次の瞬間、二体のスライムが同時に左右に飛んだ。


「!」


 俺は慌てて首を左右に振るが、どちらともピョンピョンと俺の周りを飛び回り、視線が定まらない。


 「あっ、これ狙われている……」


 そう思うと同時に右わき腹にドンッとスライムがぶつかる。


 「うげっ!」


 よろけるもどうにか踏みとどまる。幸い、体積が半分になったおかげか先ほどまでの一撃よりも攻撃が軽い……痛いことには変わりないけど。


 バシィッ! 続いて左肩にスライムがぶつかったような感触がしてまたも身体がよろける。ドゴォ! よろける俺の右頬に続いて今度は学生時代にドッジボールが当たった時を思わせるような衝撃が走り、ついに俺はその場に膝をつく。

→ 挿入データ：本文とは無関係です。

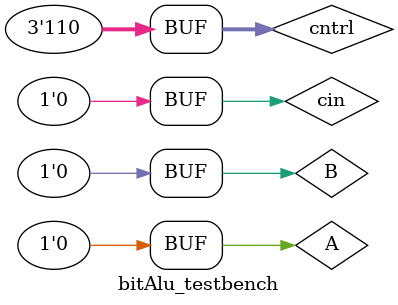
<source format=sv>
`timescale 1ns/10ps
module bitAlu(A, B, cntrl, cin, cout, out);
	input logic A, B;
	input logic [2:0] cntrl;
	input logic cin;
	output logic cout;
	output logic out;
	
	//logic addsubout, andout, orout, xorout, passB; //tmp var for add/sub module to pass into mux
	logic [5:0] tmps;
	
	fullAdder fa(.A(A), .B(B), .cin(cin), .sum(tmps[1]), .cout(cout), .sub(cntrl[0]));
	and #0.05 a(tmps[3], A, B); 
	or #0.05 b(tmps[4], A, B);
	xor #0.05 c(tmps[5], A, B);
	assign tmps[0] = B;
	assign tmps[2] = tmps[1];
	//{xorout, andout, addsubout, addsubout, orout, passB}
	mux_6to1 d(.out(out), .din(tmps), .sel(cntrl));

endmodule 

module bitAlu_testbench;
   logic A, B;
	logic [2:0] cntrl;
	logic cin;
	logic cout;
	logic out;

   parameter delay = 10;

   integer i;
   initial begin
		A = 1'b1; B = 1'b1; cin = 0; cntrl = 3'b000; #(delay);//passb cout=x, out=0;
		A = 1'b1; B = 1'b0; cin = 1; cntrl = 3'b000; #(delay);//passb cout=x, out=0;
		
		A = 1'b1; B = 1'b1; cin = 0; cntrl = 3'b010; #(delay);//add cout=1, out=0;
		A = 1'b0; B = 1'b1; cin = 0; cntrl = 3'b010; #(delay);//add cout=0, out=1;
		A = 1'b1; B = 1'b1; cin = 1; cntrl = 3'b010; #(delay);//add cout=1, out=1;
		
		A = 1'b1; B = 1'b1; cin = 0; cntrl = 3'b011; #(delay);//sub cout=0, out=1;
		A = 1'b0; B = 1'b1; cin = 0; cntrl = 3'b011; #(delay);//sub cout=0, out=0;
		A = 1'b1; B = 1'b0; cin = 1; cntrl = 3'b011; #(delay);//sub cout=1, out=0;
		
		A = 1'b1; B = 1'b1; cin = 1; cntrl = 3'b100; #(delay);//and cout=x, out=1;
		A = 1'b1; B = 1'b0; cin = 0; cntrl = 3'b100; #(delay);//and cout=x, out=0;
		A = 1'b0; B = 1'b0; cin = 0; cntrl = 3'b100; #(delay);//and cout=x, out=0;

		A = 1'b1; B = 1'b1; cin = 1; cntrl = 3'b101; #(delay);//or cout=x, out=1;
		A = 1'b0; B = 1'b1; cin = 0; cntrl = 3'b101; #(delay);//or cout=x, out=1;
		A = 1'b0; B = 1'b0; cin = 0; cntrl = 3'b101; #(delay);//or cout=x, out=0;
		
		A = 1'b1; B = 1'b1; cin = 1; cntrl = 3'b110; #(delay);//xor cout=x, out=0;
		A = 1'b0; B = 1'b1; cin = 0; cntrl = 3'b110; #(delay);//xor cout=x, out=1;
		A = 1'b0; B = 1'b0; cin = 0; cntrl = 3'b110; #(delay);//xor cout=x, out=0;
   end

   bitAlu dut (.A, .B, .cntrl, .cin, .cout, .out);
endmodule

</source>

 頭部への襲撃で朦朧となる視界の中、俺はいつの間にかスライムが三体になっていることに気づく。


(あっ……俺の異世界旅もここまでかな)


 ボコンッ!


 再び顔面に突っ込んでくるスライム、俺の身体にはその一撃を受け止める余力はなく、力なく後ろに倒れ込む。


 バサッ!


 草むらに倒れ込んだおかげか後頭部に加わる衝撃が少ないことがせめてもの救いだと思いつつ急速に目の前が真っ暗になっていき、俺の意識は一秒も経たぬうちに途切れていた。